6.) When you run example or pig scripts it will stuck at 0% with status of scheduled to submitted

 

Troubleshooting:

 

1.) go to YARN  Resource Manager Web UI

           - click on Nodes

               - you will not see any nodes listed (basically no node manager on the cluster)
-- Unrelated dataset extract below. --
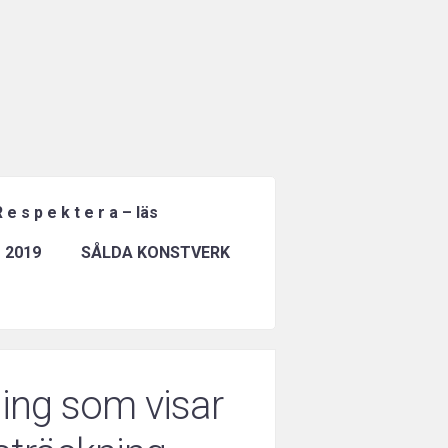
 e s p e k t e r a – läs
 2019
SÅLDA KONSTVERK
ing som visar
               - above is the reason you jobs stuck with 0% 

2.) Go to each Node Manager look at /var/log/hadoop-yarn/*

 

You see the below error

 

2014-05-28 12:36:12,911 INFO org.apache.hadoop.yarn.server.nodemanager.LocalDirsHandlerService: Disk(s) failed. 1/1 local-dirs turned bad: /dfs/dn/yarn/nm;
2014-05-28 12:36:12,911 ERROR org.apache.hadoop.yarn.server.nodemanager.LocalDirsHandlerService: Most of the disks failed. 1/1 local-dirs turned bad: /dfs/dn/yarn/nm;
2014-05-28 16:29:50,916 INFO org.apache.hadoop.yarn.server.nodemanager.LocalDirsHandlerService: Disk(s) failed. 1/1 local-dirs turned bad: /dfs/dn/yarn/nm;
2014-05-28 16:29:50,916 ERROR org.apache.hadoop.yarn.server.nodemanager.LocalDirsHandlerService: Most of the disks failed. 1/1 local-dirs turned bad: /dfs/dn/yarn/nm;
2014-05-29 13:09:54,340 INFO org.apache.hadoop.yarn.server.nodemanager.LocalDirsHandlerService: Disk(s) failed. 1/1 local-dirs turned bad: /dfs/dn/yarn/nm;
2014-05-29 13:09:54,340 ERROR org.apache.hadoop.yarn.server.nodemanager.LocalDirsHandlerService: Most of the disks failed. 1/1 local-dirs turned bad: /dfs/dn/yarn/nm;
2014-06-02 13:43:10,736 INFO org.apache.hadoop.yarn.server.nodemanager.LocalDirsHandlerService: Disk(s) failed. 1/1 local-dirs turned bad: /dfs/dn/yarn/nm;
2014-06-02 13:43:10,736 ERROR org.apache.hadoop.yarn.server.nodemanager.LocalDirsHandlerService: Most of the disks failed. 1/1 local-dirs turned bad: /dfs/dn/yarn/nm;
2014-06-02 13:58:15,344 INFO org.apache.hadoop.yarn.server.nodemanager.LocalDirsHandlerService: Disk(s) failed. 1/1 local-dirs turned bad: /dfs/dn/yarn/nm;
2014-06-02 13:58:15,344 ERROR org.apache.hadoop.yarn.server.nodemanager.LocalDirsHandlerService: Most of the disks failed. 1/1 local-dirs turned bad: /dfs/dn/yarn/nm;

 

To Fix it:

 

go to CM  - YARN - make modification to yarn.local.dir   (make sure all the nodes on same group or do for each group of nodes)

stop  YARN cluster

deploy the configuration (with new yarn.local.dir)

start  YARN Cluster

now - go back to  YARN Resource Manager WEB UI  -you should see all the nodes

      - if node is missing - it means it was not able to create a directory for local

      - go to node which is not visiable on Resource manager and check at the /var/log/hadoop-yarn/* logs file

      - fix manual or from CM

     - redeploy configuration from CM

     - start YARN services

once you make sure all the nodes visiable on Resource Manager - Nodes on Yarn

 

You can submit your jobs  now - it will complete.

 

Thanks,

Ram